Y si lo amas, si eres semejante a él, lo defenderán en su ausencia y lo corregirás en su presencia; y, si lo defiendes, lo harás con sinceridad y, si lo corriges, lo harás con profunda caridad.
Si lo defiendes con sinceridad y no lo corriges con caridad, lo ganarás para ti y para Dios, le habrás hecho un bien, habrás contribuido a su mejoramiento y, al hacerlo mejor a él, te habrás hecho mejor a ti.
Y de esa forma te habrás dado a los demás porque el verdadero amor lleva a darse, pero a darse de verdad, sin retaceos ni limitaciones, sin falsificaciones, ni hipocresías.
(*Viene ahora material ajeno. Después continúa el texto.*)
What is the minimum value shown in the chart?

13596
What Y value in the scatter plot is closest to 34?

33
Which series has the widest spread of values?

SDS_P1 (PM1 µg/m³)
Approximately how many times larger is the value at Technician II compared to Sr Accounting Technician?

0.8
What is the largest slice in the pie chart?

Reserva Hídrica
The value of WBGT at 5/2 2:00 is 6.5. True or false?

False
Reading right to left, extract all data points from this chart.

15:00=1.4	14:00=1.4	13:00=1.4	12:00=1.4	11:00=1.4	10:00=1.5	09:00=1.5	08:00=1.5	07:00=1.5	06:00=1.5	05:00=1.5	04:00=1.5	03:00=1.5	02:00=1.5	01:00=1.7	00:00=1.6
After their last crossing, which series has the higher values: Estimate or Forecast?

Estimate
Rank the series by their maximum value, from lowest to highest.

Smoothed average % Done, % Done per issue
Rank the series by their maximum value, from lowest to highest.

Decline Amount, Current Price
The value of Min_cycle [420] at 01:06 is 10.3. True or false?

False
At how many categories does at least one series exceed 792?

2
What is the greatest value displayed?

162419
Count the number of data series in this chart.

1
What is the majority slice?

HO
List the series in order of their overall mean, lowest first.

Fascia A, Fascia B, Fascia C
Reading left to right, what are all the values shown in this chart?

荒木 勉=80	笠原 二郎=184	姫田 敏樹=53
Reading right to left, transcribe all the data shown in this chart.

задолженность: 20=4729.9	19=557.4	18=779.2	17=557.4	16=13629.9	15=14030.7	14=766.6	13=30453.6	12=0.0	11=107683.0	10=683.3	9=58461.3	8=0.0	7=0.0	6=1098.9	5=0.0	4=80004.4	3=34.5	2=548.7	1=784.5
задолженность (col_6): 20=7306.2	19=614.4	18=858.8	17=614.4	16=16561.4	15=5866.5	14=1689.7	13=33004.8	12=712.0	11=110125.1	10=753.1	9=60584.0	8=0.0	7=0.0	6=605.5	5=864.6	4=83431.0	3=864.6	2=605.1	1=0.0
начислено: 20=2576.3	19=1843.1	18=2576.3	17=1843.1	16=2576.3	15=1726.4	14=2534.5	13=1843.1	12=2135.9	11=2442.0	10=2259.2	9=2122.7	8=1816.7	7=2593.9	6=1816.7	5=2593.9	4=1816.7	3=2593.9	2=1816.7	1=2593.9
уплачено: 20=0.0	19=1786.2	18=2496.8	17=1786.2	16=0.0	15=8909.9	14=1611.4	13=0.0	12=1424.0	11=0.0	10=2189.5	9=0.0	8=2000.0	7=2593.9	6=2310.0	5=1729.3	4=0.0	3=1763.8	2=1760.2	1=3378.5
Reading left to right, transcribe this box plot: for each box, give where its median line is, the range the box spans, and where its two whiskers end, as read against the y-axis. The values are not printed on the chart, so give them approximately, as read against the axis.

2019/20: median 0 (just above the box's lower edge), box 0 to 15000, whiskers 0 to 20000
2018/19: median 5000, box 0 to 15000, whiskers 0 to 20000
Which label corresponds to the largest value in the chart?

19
La actitud de caridad te llevará en ocasiones a corregir a quien amas; pero entonces deberán corregirlo porque lo amas y no pensar que lo amas, porque lo corriges. “No guardes rencor a tu prójimo por ninguna injuria, ni hagas nada en un arrebato de violencia” (Eclo 10,6). Si te examinas con sinceridad y profundidad, verán que, cuando corriges o llamas la atención, hay en ti un tanto por ciento de buena intención pero otro buen tanto por ciento de nerviosismo, de mal genio, de impaciencia.